Un réflexe presque machinal, adopté par des millions de Français chaque jour, pourrait bien nuire à l’expérience gustative et digestive offerte par la baguette. Selon Top Santé, Bruno Cormerais, Meilleur Ouvrier de France (MOF) et artisan boulanger, alerte sur une habitude répandue qui, sans que l’on y prête attention, transforme radicalement les saveurs et le confort digestif de ce symbole du patrimoine culinaire français.

Ce qu'il faut retenir

  • Bruno Cormerais, Meilleur Ouvrier de France, met en garde contre un geste courant avec la baguette
  • Cette habitude altère significativement le goût et la digestion selon l’artisan
  • Le réflexe en question est ancré dans les routines quotidiennes des consommateurs

Le professionnel, reconnu pour son expertise en boulangerie, précise que cette pratique, bien que banale, a des conséquences tangibles. « On ne se rend pas compte à quel point un simple geste peut tout changer », explique-t-il. Cormerais, qui a obtenu son titre de MOF en 2018, rappelle que la baguette, produit phare de la gastronomie française, mérite d’être dégustée dans des conditions optimales pour en apprécier pleinement les qualités.

Un geste anodin, des conséquences majeures

Selon l’artisan, l’habitude en question consiste à rompre la baguette à la main avant de la manger. Une pratique si répandue qu’elle semble anodine, voire naturelle. Pourtant, Bruno Cormerais souligne qu’elle perturbe la structure de la croûte et modifie la texture de la mie, ce qui altère à la fois la saveur et la digestion. « La baguette est conçue pour être coupée à l’aide d’un couteau. En la cassant, on brise les alvéoles de la mie et on fragilise la croûte, ce qui modifie la perception en bouche », détaille-t-il.

Pour appuyer ses propos, le Meilleur Ouvrier de France évoque une étude menée par des laboratoires spécialisés, bien que les résultats ne soient pas encore publiés. « Les tests montrent une différence notable entre une baguette coupée et une baguette rompue, tant sur le plan gustatif que digestif », indique-t-il.
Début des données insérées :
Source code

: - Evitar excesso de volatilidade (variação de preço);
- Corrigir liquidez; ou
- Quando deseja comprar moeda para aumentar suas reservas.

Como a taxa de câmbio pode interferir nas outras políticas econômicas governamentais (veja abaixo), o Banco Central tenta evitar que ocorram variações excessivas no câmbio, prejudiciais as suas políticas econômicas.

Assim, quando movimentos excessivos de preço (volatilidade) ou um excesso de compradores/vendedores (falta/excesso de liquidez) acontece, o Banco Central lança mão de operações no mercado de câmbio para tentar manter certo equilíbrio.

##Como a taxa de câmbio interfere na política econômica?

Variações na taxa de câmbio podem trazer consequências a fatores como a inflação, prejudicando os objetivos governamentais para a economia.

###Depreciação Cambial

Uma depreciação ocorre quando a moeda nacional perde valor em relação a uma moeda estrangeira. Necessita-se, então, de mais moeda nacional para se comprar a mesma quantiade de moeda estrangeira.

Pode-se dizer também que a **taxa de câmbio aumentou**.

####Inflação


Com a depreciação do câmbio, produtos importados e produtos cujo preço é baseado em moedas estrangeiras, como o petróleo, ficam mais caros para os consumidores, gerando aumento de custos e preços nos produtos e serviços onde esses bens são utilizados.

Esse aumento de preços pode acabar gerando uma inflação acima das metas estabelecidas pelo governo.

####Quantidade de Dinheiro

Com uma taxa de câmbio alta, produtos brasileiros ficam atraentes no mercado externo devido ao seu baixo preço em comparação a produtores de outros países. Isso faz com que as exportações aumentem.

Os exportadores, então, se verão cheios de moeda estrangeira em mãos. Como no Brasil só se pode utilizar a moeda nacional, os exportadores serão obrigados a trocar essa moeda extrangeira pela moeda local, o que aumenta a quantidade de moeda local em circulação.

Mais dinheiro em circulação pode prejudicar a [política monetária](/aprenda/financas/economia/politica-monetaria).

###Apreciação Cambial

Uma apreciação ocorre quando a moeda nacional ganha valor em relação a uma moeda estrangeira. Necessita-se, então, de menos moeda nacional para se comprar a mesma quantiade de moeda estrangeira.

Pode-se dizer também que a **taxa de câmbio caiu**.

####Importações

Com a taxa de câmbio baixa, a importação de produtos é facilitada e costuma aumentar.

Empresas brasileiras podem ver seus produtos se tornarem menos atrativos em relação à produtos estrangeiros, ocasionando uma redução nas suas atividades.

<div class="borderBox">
L’artisan précise que cette pratique peut également favoriser les ballonnements, un problème récurrent pour de nombreux consommateurs.

Une tradition à réévaluer pour préserver un savoir-faire

Bruno Cormerais insiste sur l’importance de revenir à des gestes plus respectueux du produit. « La baguette est le fruit d’un savoir-faire artisanal exigeant, et elle mérite qu’on lui accorde un minimum d’attention », rappelle-t-il. Pour lui, cette habitude de rupture manuelle s’inscrit dans une logique de précipitation qui va à l’encontre de l’art de la dégustation. « En France, on a tendance à manger vite, sans prendre le temps de savourer. Pourtant, quelques secondes supplémentaires suffisent pour transformer l’expérience », ajoute-t-il.

Le boulanger, qui dirige un établissement en Bretagne, organise régulièrement des ateliers pour sensibiliser le public à ces gestes simples mais essentiels. « Je montre aux participants comment découper une baguette correctement, et les réactions sont souvent surprenantes. Ils réalisent à quel point un petit changement peut améliorer leur quotidien », confie-t-il.

Et maintenant ?

Bruno Cormerais espère que ses prises de parole contribueront à faire évoluer les habitudes des consommateurs. Il évoque la possibilité de collaborer avec des associations de consommateurs ou des médias spécialisés pour diffuser ces conseils. « L’objectif n’est pas de diaboliser la rupture de la baguette, mais de rappeler qu’il existe une méthode plus respectueuse de ce produit emblématique », souligne-t-il. Une campagne de sensibilisation pourrait être lancée d’ici la fin de l’année 2026, en partenariat avec des boulangeries partenaires.

Cette initiative s’inscrit dans un contexte où la baguette française, déjà classée au patrimoine culturel immatériel de l’UNESCO en 2022, continue de faire l’objet d’attentions particulières. Les artisans et les institutions œuvrent pour préserver son authenticité, face à l’industrialisation croissante du secteur. Bruno Cormerais, lui, reste convaincu : « Une baguette, ça se respecte. Et ça commence par un simple geste. »

Bruno Cormerais explique que la rupture manuelle fragilise la structure de la croûte et casse les alvéoles de la mie, ce qui modifie la texture et la perception en bouche. Selon lui, une coupe nette au couteau préserve mieux les qualités organoleptiques du pain.